Based on my political opposition to neoliberal policies, I elected to conduct dissertation research on a World Bank-funded land policy in Guatemala. This paper explores emotional aspects of this work. Specifically, I describe my fear that research subjects would accuse me of being a spy. I then describe my efforts to cope with these fears and the ways that fear and coping influenced my meaning-making work.
During my doctoral field work I studied the practices of policy-makers as they implemented a World Bank-funded land policy in Guatemala. As an interested foreign researcher, I was welcomed within the policy-making circles, and I became a quasi-insider in a world of technocrats, economists, planners, and surveyors. However, during the research process I often felt unnerved. As a “lefty” academic, I was uncomfortable engaging on a daily basis with the authors of this neoliberal policy. This discomfort manifested in the form of anxiety. Specifically, I feared that I would be called out as a spy by the people whose research practices I was studying. To reduce my anxieties, I engaged a range of coping mechanisms and techniques. This paper describes my fears, the coping mechanisms I used, and how these efforts helped constitute the knowledge I produced through my dissertation.
This paper contributes to the growing literature on how researchers’ emotions influence the process of knowledge production (Jaggar, 1989, Laurier and Parr, 2000, Widdowfield, 2000, Bondi, 2005a, Holland, 2007 and Bennett, 2009). This study differs from others that focus on fear and meaning-making in that my emphasis is not on the debilitating, even paralyzing effects of fear with respect to the research process (Widdowfield, 2000, Laurier and Parr, 2000, Wilkins, 1993, England, 1994 and Bondi, 2005b). While fear can have this effect, this essay emphasizes how fear—and my efforts to cope—led me in new research directions and to new possibilities.
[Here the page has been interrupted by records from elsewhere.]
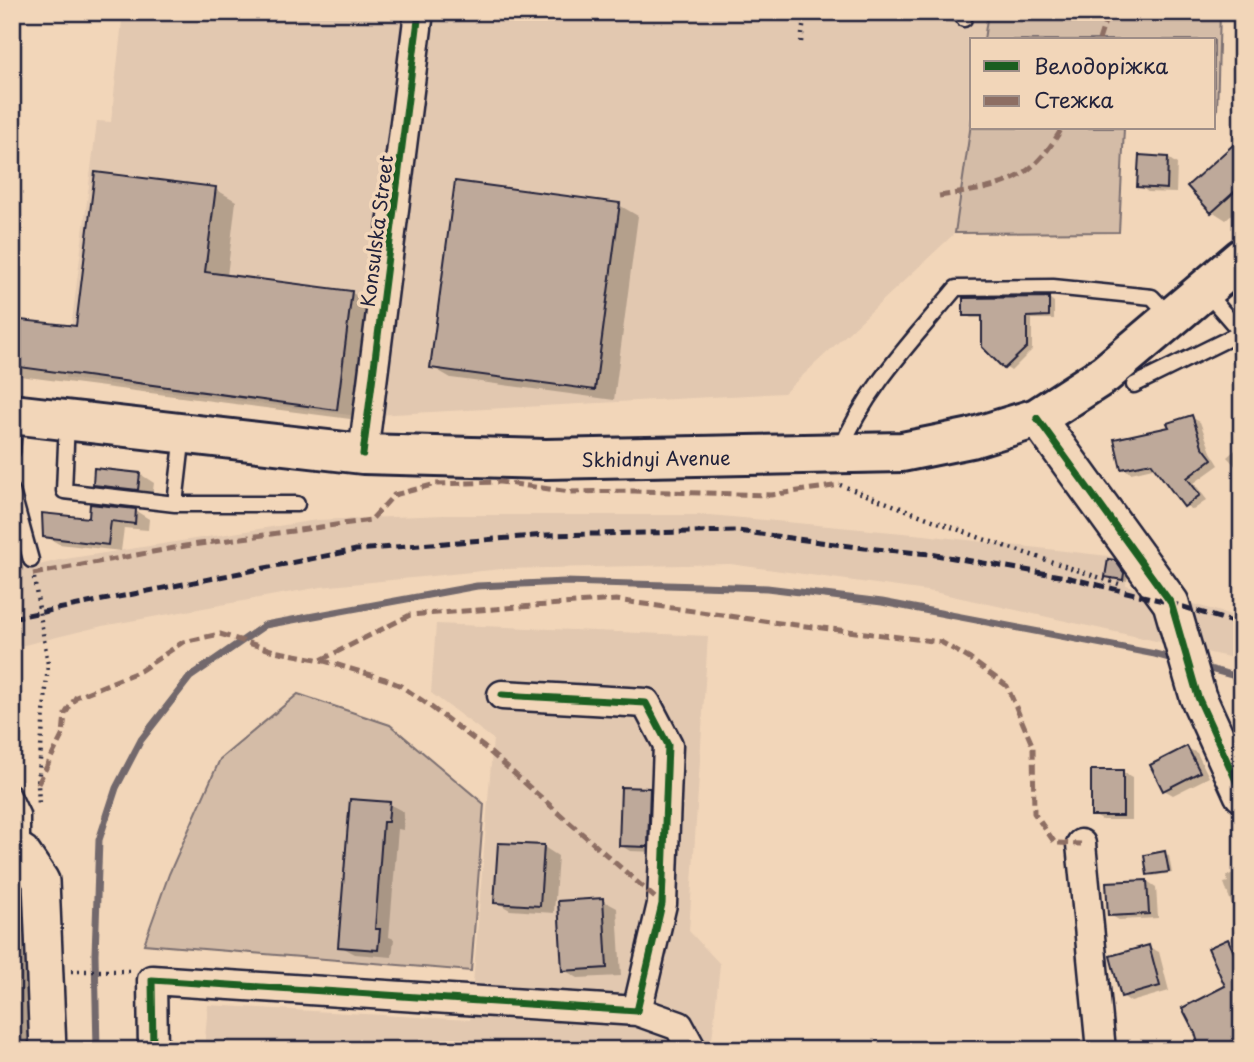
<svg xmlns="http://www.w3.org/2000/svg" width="1254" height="1062" font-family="'Playpen Sans',sans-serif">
  <rect width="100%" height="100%" fill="#f2d6b9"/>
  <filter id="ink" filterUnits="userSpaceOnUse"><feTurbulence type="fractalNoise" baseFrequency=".0143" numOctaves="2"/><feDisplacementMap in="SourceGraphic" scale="14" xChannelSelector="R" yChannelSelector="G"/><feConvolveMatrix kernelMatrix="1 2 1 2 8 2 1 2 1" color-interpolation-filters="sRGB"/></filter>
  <g filter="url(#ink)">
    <path fill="#e2c8b0" d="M123,12H988L984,40H972V117L955,233L784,393L357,416L65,378L97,121L111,122Z
      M444,515H710L924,535L1117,557L1127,561L1126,585L1242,618V660L934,592L730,564L502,569L321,587L102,626L12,648V562L16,571L59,560L317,520Z
      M436,624L708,636L689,931L720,964L711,1050H204L208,1005L470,1020L493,739L431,693Z
      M12,863L32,884L38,1050H12Z"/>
    <path fill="#d4bca7" stroke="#7b6f71" stroke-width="2" d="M988,12H1220L1217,111H1214V40H984Z
      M972,117V128H1124L1119,232L955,233Z
      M298,694L390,725L484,804L471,971L144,944L169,874L220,759Z"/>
    <path fill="#0003" d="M878,12H964L962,24Z
      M1242,142V206L1226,220L1212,211Z
      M1141,157L1168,158L1177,164L1176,193L1148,192L1139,186Z
      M215,189L236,201L227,276L352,293L373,304L358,420L12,375V321L77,328Z
      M619,205L638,216L614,400L451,378L432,367Z
      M1049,298L1054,302V319H1032V350L1011,371L1005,367L983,318H971L965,315Z
      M1191,417L1200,422L1211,452L1219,465L1194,483L1207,500L1193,510L1185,505L1157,467L1131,473L1123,468L1171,429Z
      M1242,444V473L1227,457Z
      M140,474L154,483L152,497L109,492L94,484Z
      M136,511L149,519L148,530L124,528L121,551L59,544L45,536Z
      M12,537L24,569L12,574Z
      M1114,562L1128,576L1127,581L1107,576Z
      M1187,748L1197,753L1209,777L1173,795L1164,790Z
      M1123,772L1132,777V820H1102L1093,815Z
      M649,790L659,795L657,852L630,851L620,845Z
      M352,801L389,804L404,812L403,830L398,829L389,937L394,939L392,957L355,954L340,946Z
      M544,847L558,856L554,913L510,910L496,902Z
      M1165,853L1169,856L1172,873L1153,876L1149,874Z
      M1242,870V913L1233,908L1224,883L1228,882L1226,876Z
      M1147,881L1156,887L1158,918L1119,920L1110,915Z
      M12,888H20L39,899L42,1050H12Z
      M602,900L617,908L621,976L578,978L564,970Z
      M1228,941L1236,946L1242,958V1050L1227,987Z
      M1149,947L1159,952L1169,991L1131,1002L1122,996Z"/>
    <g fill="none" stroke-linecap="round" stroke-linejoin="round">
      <path stroke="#72686c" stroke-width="7" d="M1199,666L1242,678
        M97,1050L95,954L99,840L116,788L141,740L190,677L265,625L477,586L565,582L767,588L882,602L1155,654L1177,660"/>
    </g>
    <path fill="#bea99a" stroke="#22223b" stroke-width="2" d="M1242,137V185L1211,213L1187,186Z
      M1139,155L1168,157L1167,189L1137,187Z
      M95,172L216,187L205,272L352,291L337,410L12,366V319L76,326Z
      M455,181L620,203L595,390L430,368Z
      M1049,297V316L1027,317V347L1004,369L982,347V316H963V298Z
      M1192,415L1202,446L1212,459L1187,478L1200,495L1184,507L1151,463L1121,469L1114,439L1169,427L1167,423Z
      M94,468L140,473L138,490L93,485Z
      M90,504L136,509L135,524L111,521L108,545L43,537L42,513L89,518Z
      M1108,559L1115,560L1124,573L1123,580L1105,577Z
      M1187,746L1200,772L1163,791L1150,765Z
      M1091,770H1123V816H1091Z
      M621,787L650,788L648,847L619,846Z
      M350,799L390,802L388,822H383L375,929H380L378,950L338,947Z
      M498,843L544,845L540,906L494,903Z
      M1165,851L1169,872L1147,875L1144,855Z
      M1147,880L1149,914L1108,916L1106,882Z
      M603,898L607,968L562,971L558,901Z
      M1228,939L1242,971V1050H1200L1195,1033L1182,1008L1225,986L1208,948Z
      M1149,945L1160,986L1121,997L1110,956Z"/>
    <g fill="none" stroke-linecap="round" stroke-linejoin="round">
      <g stroke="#22223b" stroke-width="19">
        <path id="service" d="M964,19L965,12
          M1205,291L1242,334
          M1134,385L1242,332
          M67,421L64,491L175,504H297
          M840,451C865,389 914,339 956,288L1053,287L1152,297L1170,316
          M12,452L15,415
          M12,491L31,560
          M175,504L183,434
          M12,793L22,814V853"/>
      </g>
      <g stroke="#22223b" stroke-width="33">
        <path id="minor" d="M363,454L419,12
          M1081,844L1101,1050
          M637,1011L679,1026L692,1050
          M153,1050L152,980L637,1011L662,904L668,745L646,703L502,695"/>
      </g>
      <g stroke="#22223b" stroke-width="40">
        <path id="tertiary" d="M1037,418L1171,603L1198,697L1242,794
          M12,848L22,853L41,881L48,1050"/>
      </g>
      <g stroke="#22223b" stroke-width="44">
        <path id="secondary" d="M12,414L363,454L546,459L902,452L971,438L1037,418L1105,374L1242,258"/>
      </g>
      <path stroke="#22223b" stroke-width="4.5" stroke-dasharray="2 5" stroke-linecap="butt" d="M801,42L805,12
        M840,485L983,539L1122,585
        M34,578L48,664L38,784L39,805
        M71,971H132"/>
      <use href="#service" stroke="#f2d6b9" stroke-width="14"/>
      <use href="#minor" stroke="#f2d6b9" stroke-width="28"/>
      <use href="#tertiary" stroke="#f2d6b9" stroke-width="35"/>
      <use href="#secondary" stroke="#f2d6b9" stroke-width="38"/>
      <path stroke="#22223b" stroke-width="5" stroke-dasharray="10 5" stroke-linecap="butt" d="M12,618L356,550L547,535L738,531L865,548L930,554L1066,577L1171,603L1242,625"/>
      <path stroke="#8d6e63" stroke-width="5" stroke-dasharray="10 5" stroke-linecap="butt" d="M1099,40L1108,12
        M939,196C1000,187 1029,185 1062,128
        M33,574L185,546L371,520L394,495L436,484L500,482L570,492L635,491L771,495L840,485
        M321,660L385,679L401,686L423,701L484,747L662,904
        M38,784L63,734L65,714L76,697L140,671L183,642L220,634L274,651L321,660L410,615L616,600L771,622L941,642L970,659L1007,686L1033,747L1034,813L1055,843L1081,844"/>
      <g stroke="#f2d6b9" stroke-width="11">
        <path id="cycleway" d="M1037,418L1171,603L1198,697L1242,794
          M363,454L419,12
          M153,1050L152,980L637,1011L662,904L668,745L646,703L502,695"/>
      </g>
      <use href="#cycleway" stroke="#1b5e20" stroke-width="7"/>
    </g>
  </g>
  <g text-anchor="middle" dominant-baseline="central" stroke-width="7" stroke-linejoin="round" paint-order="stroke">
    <g font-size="19" fill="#22223b" stroke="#f2d6b9">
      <text transform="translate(376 231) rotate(-83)">Konsulska Street</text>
      <text transform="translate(656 458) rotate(-1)">Skhidnyi Avenue</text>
    </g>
  </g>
  <rect width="1254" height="1062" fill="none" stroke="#f2d6b9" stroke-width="42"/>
  <rect x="21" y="21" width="1212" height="1020" fill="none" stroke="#22223b" stroke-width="2.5" filter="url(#ink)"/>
  <rect x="970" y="38" width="245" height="91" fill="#f2d6b9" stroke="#9f8e87" stroke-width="2"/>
  <rect x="984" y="61" width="35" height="10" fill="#1b5e20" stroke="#9f8e87" stroke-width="2"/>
  <text x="1034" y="74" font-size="21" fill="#22223b">Велодоріжка</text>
  <rect x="984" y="96" width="35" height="10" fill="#8d6e63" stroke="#9f8e87" stroke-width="2"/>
  <text x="1034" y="108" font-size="21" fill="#22223b">Стежка</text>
</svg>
But this paper not only describes my efforts to cope with (manage) emotion (Hochschild, 1998 and Hubbard et al., 2001). It also describes how new meaning-making possibilities emerged through unexpected encounters with research subjects with their own emotional lives. Finally, my approach to the study of fear is inspired by recent scholarship that characterizes fear as a multi-layered range of inter-related feelings rather than a narrowly defined emotional response or clinically-determined symptom (Saville, 2008 and Pain, 2009).
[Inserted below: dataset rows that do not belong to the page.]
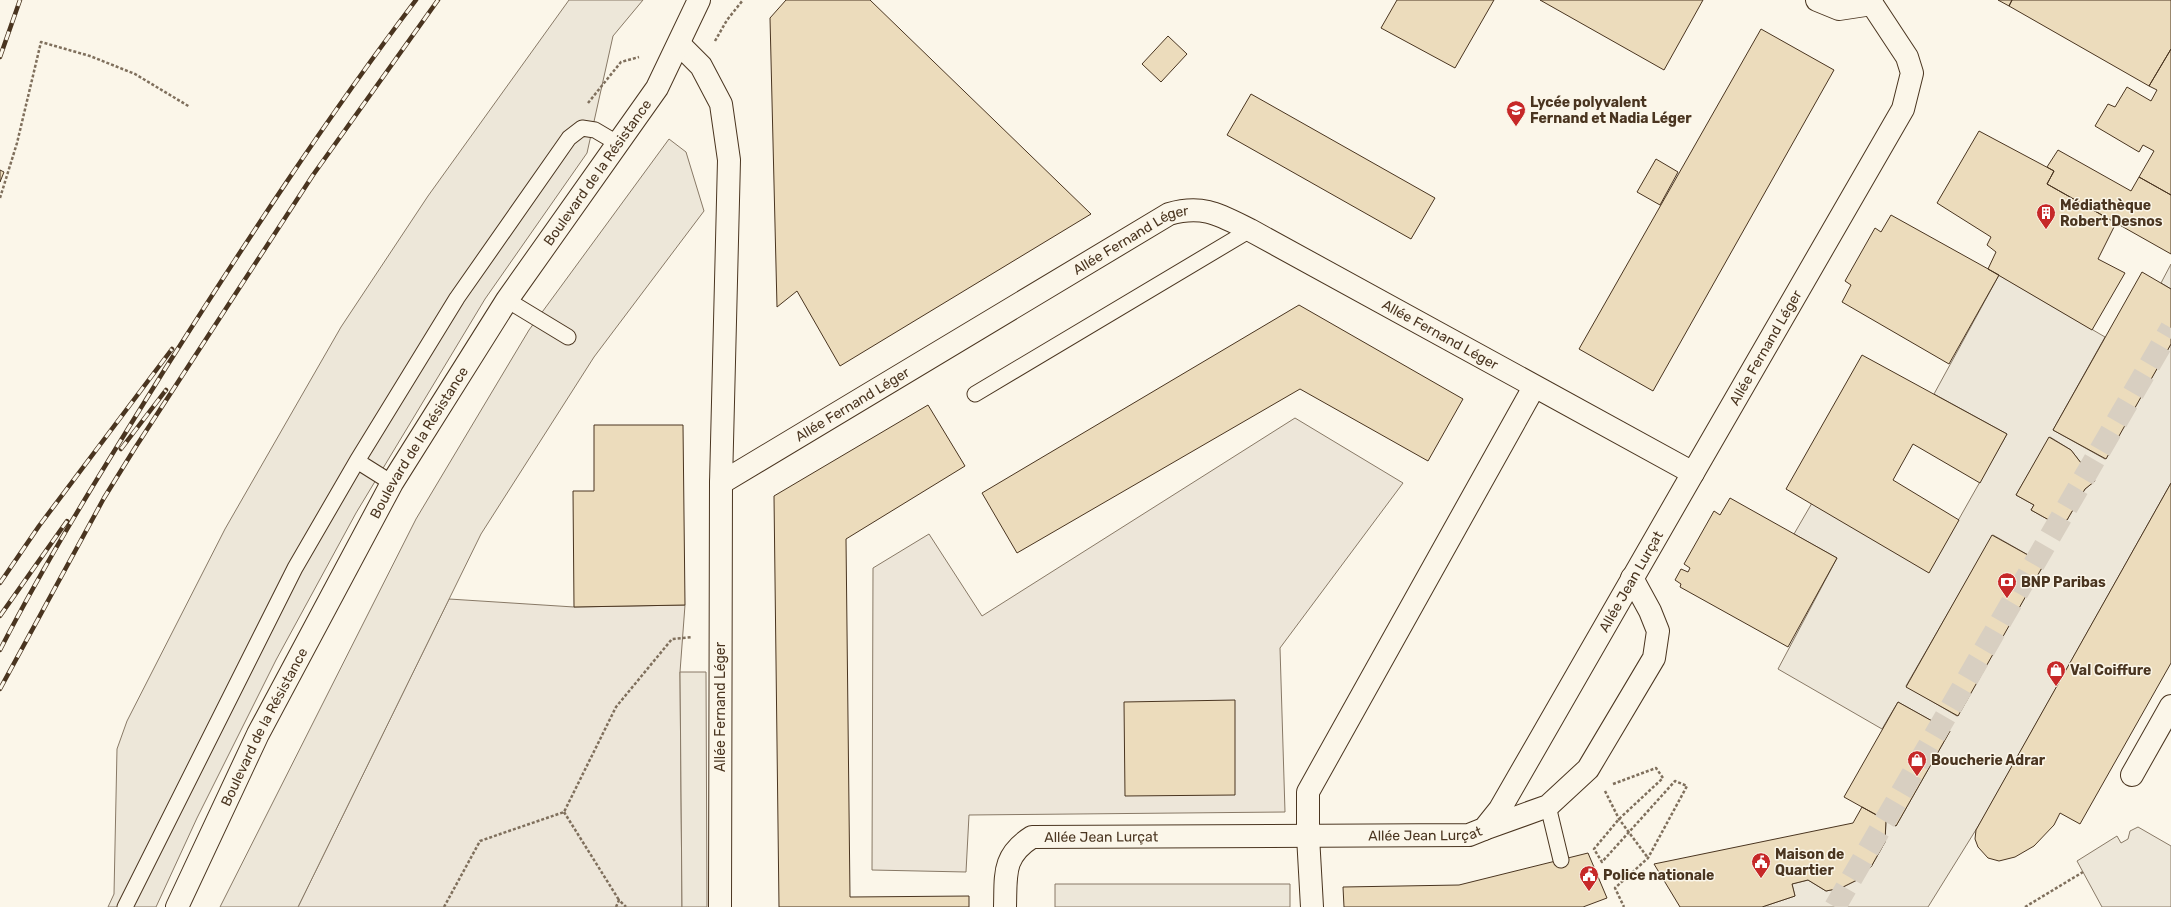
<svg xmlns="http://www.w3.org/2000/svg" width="2171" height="907" font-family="Rubik,sans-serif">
	<rect width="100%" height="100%" fill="#fbf6e9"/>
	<!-- green -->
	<path fill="#ede6d9" stroke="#887966" d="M1295 418 1403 483 1280 648 1285 812 969 815 966 872 872 870 873 568 929 534 982 616Z
		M449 599 574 607 685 605 680 672 682 907H298Z"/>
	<!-- parking -->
	<path fill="#ede7d9" stroke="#887966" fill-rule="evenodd" d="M569 0H643L613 36 587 153 485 299 356 513 276 660 197 818 156 907H108L114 894 117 749 127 721 225 529 341 327 428 196Z
		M669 139 686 152 704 211 594 357 481 534 298 907H220L416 519 529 330Z
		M2171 264V289L2161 283Z
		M1999 275 2105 337 2053 430 2105 459 2171 344V483L1982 820 1928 907H1762L1795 896 1792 884 1808 880 1826 891 1841 888 1857 880 1871 867 1885 842 1886 820 1896 826 1950 731 1898 702 1882 729 1778 669 1837 558 1794 534 1812 503 1929 572 2007 434 1934 394ZM2050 437 2071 450 2095 481 2085 489 2067 520 2058 525 2031 510 2034 505 2016 495ZM1993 535 2044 564 1957 716 1906 686Z
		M680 672H706L707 907H682Z
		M2138 827 2171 846V907H2102L2077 861 2117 836 2121 843 2128 839 2130 831Z
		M1055 884H1290V907H1055Z"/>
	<!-- building -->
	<path fill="#ecdcbc" stroke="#4a3520" d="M786 0H870L1091 214 840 366 797 291 777 307 770 18Z
		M1397 0H1494L1455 68 1381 28Z
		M1540 0H1703L1664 70Z
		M1998 0H2012L2009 6Z
		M2012 0H2171V49L2149 86 2009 6Z
		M1761 29 1834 70 1653 391 1579 349Z
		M1168 36 1187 54 1161 82 1142 64Z
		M2171 49V195L2139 177 2154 151 2143 145 2139 152 2095 126 2108 104 2115 107 2127 87 2151 101 2157 90 2149 86Z
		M1251 94 1435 198 1411 239 1227 135Z
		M1979 131 2054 171 2047 184 2116 223 2098 259 2125 273 2092 330 1988 269 1996 252 1987 245 1991 237 1937 203Z
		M2058 150 2131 191 2139 177 2171 195V254L2047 184 2054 171 2047 167Z
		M1656 159 1678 172 1660 205 1637 192Z
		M0 170 4 172 0 182Z
		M1891 215 1999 275 1949 364 1842 302 1851 285 1845 281 1875 228 1881 232Z
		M2142 272 2171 289V344L2106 459 2053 430Z
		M1299 305 1463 399 1428 461 1300 389 1017 553 982 493Z
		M1862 355 2007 434 1980 483 1913 444 1893 480 1959 520 1929 573 1786 489Z
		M928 405 965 466 846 539 850 897 969 896V907H779L774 496Z
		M594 425H683L685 605 574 607 573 491H594Z
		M2049 437 2071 450 2095 481 2085 489 2067 520 2058 525 2031 510 2034 505 2016 495Z
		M2171 483V663L2080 824 2060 813 2054 825 2034 846 2015 857 1999 861 1988 858 1978 847 1975 839 1976 830Z
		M1730 498 1837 558 1788 647 1680 587 1681 584 1675 580 1681 569 1688 572 1690 568 1684 564 1714 511 1720 515Z
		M1992 535 2044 564 1958 716 1906 687Z
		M1235 700V795L1125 796 1124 702Z
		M1898 702 1950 731 1896 826 1844 797Z
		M1862 807 1886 820 1885 842 1871 867 1857 880 1841 888 1826 891 1808 880 1792 884 1795 896 1762 907H1680L1654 864 1853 823Z
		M1588 853 1607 898 1583 907H1344L1343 887 1459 885Z"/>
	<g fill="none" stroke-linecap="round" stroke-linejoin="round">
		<!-- tertiary-tunnel -->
		<path stroke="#d8cfc1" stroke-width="22" stroke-dasharray="22 11" stroke-linecap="butt" d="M1835 907 2171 328"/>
		<defs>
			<path id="service" d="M507 300 568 337
				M975 394 1250 230
				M357 461 392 483
				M1548 806 1561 860
				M125 907 295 568 357 461 457 298 569 138 582 128 595 130 617 143"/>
			<path id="pedestrian" d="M1312 907 1308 836V792L1534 387"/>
			<g id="minor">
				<path d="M1817 0 1839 9 1872 4"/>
				<path d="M679 44 701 66 721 104 729 160 721 483 720 907"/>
				<path id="s1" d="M721 483 1169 214C1203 204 1220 215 1250 230L1693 473 1903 109 1912 73 1907 57 1872 4"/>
				<path d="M2132 775 2171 706"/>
				<path d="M1484 829 1548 806 1588 769 1654 658 1658 631 1650 611 1632 578"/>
				<path id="s2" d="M1005 907C1006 875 1002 856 1032 837L1469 835 1484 829 1500 809 1693 473"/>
			</g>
			<g id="secondary">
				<path id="s3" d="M177 907 258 734 392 483 507 300 657 88 699 0"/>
			</g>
		</defs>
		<!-- service casing -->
		<use href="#service" stroke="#4a3520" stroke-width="17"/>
		<!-- pedestrian casing -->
		<use href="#pedestrian" stroke="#4a3520" stroke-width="24"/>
		<!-- minor casing -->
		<use href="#minor" stroke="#4a3520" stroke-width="24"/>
		<!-- secondary casing -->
		<use href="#secondary" stroke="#4a3520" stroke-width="24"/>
		<!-- path -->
		<path stroke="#7f6f5c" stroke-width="2.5" stroke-dasharray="3 2" stroke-linecap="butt" d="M715 41 727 20 743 0
			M588 103 621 62 639 57
			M0 198 17 143 41 42 90 56 135 74 190 107
			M1613 784 1656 768 1663 778 1619 819 1594 849 1602 862 1675 781 1687 786 1648 858 1615 888 1624 907
			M1605 791 1619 819 1648 858
			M564 812 619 900
			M444 907 480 841 564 812 616 707 672 639 692 637
			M616 907 619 900 626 907
			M2025 907 2083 872"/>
		<!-- service -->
		<use href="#service" stroke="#fbf6e9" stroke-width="15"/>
		<!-- pedestrian -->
		<use href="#pedestrian" stroke="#fbf6e9" stroke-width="22"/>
		<!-- minor -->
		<use href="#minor" stroke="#fbf6e9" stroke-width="22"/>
		<!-- secondary -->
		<use href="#secondary" stroke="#fbf6e9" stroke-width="22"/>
		<defs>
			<path id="rail" d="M0 57 20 0
				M121 449 166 390
				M0 583 39 526 172 349
				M0 616 67 521
				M0 650C50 553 108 461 165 369 245 243 326 119 416 0
				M0 689 104 498 135 448 313 175 438 0"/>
		</defs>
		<!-- rail casing -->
		<use href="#rail" stroke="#4a3520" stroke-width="4.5"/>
		<!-- rail -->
		<use href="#rail" stroke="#fbf6e9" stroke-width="3" stroke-dasharray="9" stroke-linecap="butt"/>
	</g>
	<!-- icons -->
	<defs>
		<symbol id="school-pin" viewBox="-11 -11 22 30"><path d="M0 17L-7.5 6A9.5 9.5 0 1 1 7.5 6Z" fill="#c62828" stroke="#fbf6e9"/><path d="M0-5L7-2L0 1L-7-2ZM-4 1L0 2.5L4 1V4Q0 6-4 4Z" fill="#fff"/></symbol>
		<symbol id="building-pin" viewBox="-11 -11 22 30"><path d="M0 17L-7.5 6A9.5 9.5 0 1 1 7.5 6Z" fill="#c62828" stroke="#fbf6e9"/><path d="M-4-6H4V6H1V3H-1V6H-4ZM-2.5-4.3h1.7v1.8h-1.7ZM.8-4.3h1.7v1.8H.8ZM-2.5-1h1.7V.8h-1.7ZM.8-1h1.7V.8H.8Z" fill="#fff"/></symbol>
		<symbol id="bank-pin" viewBox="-11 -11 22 30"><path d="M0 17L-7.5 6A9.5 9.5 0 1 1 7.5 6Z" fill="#c62828" stroke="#fbf6e9"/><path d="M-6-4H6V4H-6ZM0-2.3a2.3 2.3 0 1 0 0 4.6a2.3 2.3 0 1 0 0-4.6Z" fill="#fff"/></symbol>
		<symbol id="shop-pin" viewBox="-11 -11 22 30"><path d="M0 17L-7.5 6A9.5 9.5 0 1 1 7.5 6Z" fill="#c62828" stroke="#fbf6e9"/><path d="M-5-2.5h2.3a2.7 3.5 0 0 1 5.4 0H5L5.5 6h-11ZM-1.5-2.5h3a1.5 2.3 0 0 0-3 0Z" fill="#fff"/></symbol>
		<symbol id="civic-pin" viewBox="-11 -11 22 30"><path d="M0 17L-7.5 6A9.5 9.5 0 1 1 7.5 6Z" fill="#c62828" stroke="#fbf6e9"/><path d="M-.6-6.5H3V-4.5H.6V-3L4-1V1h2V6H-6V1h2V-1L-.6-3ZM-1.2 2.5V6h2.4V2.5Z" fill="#fff"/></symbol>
	</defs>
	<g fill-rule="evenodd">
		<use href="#school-pin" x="1505" y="99" width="22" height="30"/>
		<use href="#building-pin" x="2035" y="202" width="22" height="30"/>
		<use href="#bank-pin" x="1996" y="571" width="22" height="30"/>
		<use href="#shop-pin" x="2045" y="659" width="22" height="30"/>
		<use href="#shop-pin" x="1906" y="749" width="22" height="30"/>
		<use href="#civic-pin" x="1750" y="851" width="22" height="30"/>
		<use href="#civic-pin" x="1578" y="864" width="22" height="30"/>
	</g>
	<g text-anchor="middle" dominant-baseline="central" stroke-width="3" stroke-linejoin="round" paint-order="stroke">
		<!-- poi labels -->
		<g font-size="14" font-weight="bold" fill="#4a3520" stroke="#fbf6e9" text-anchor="start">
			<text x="1530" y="102">Lycée polyvalent<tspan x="1530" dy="16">Fernand et Nadia Léger</tspan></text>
			<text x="2060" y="205">Médiathèque<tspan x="2060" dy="16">Robert Desnos</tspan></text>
			<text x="2021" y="582">BNP Paribas</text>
			<text x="2070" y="670">Val Coiffure</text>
			<text x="1931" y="760">Boucherie Adrar</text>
			<text x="1775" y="854">Maison de<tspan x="1775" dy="16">Quartier</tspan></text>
			<text x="1603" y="875">Police nationale</text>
		</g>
		<!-- street labels -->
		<g font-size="14" fill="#4a3520" stroke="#fbf6e9">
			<text stroke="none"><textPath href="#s3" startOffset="848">Boulevard de la Résistance</textPath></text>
			<text stroke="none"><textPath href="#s1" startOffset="477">Allée Fernand Léger</textPath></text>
			<text stroke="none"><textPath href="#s1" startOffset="825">Allée Fernand Léger</textPath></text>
			<text stroke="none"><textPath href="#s1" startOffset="1258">Allée Fernand Léger</textPath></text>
			<text stroke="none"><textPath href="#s1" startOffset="153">Allée Fernand Léger</textPath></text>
			<text stroke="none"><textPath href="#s3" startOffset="524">Boulevard de la Résistance</textPath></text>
			<text stroke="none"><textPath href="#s2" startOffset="821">Allée Jean Lurçat</textPath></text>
			<text transform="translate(720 707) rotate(-90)">Allée Fernand Léger</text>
			<text stroke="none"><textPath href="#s3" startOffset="200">Boulevard de la Résistance</textPath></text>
			<text stroke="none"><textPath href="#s2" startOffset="473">Allée Jean Lurçat</textPath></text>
			<text stroke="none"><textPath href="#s2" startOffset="149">Allée Jean Lurçat</textPath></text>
		</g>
	</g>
</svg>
This study also contributes to an interdisciplinary literature focused on the relationship between social science and spying. This literature includes surveys of scholarly participation in the gathering of military intelligence (Fluehr-Lobban, 2003, Price, 2004 and Barnes and Farish, 2006), as well as studies by researchers who reflect on occasions when they were suspected of being spies (Herbert, 2001, Owens, 2003, Simmons, 2007 and Sallaz, 2008). My investigation represents a modest new direction: I seek to address the meaning-making work set in motion when researchers fear they will be accused of spying by their research subjects. This is, I contend, a relevant issue given that many scholars express concerns about it.1
When I began my dissertation research I feared that the policymakers whose practices I studied would condemn me as a spy. This paper describes these fears, traces my efforts to cope with them,
and explores how fear and coping influenced my work. Throughout my dissertation research, fear and my meaning-making work were mutually constituted. As I began my field work, my feeling that I was ‘‘behind enemy lines” caused me anxiety and led me to frame my research in binary terms. I coped by developing more informal, personal relations with policy-makers, finding spaces of refuge from ‘‘neoliberal” institutions, and talking with distant friends and family. Policy-makers responded to me by reaching out, sometimes by teasing me, calling me a spy. As I developed more fulfilling relations with research subjects, my fear of being accused of spying subsided, and I began to feel more comfortable. At the same time, I developed a research position which allowed me to view the policy process as more complex and contradictory. While the anxiety and the binary research frameworks were the conditions of possibility for my later more nuanced emotions and research, the latter work was most useful to me. I value this work because its complexity presents more possibilities for transforming the policy
process. It also serves as a starting point for examining how the interwoven and emotional lives of geographers and their research subjects constitute knowledges about neoliberal policies.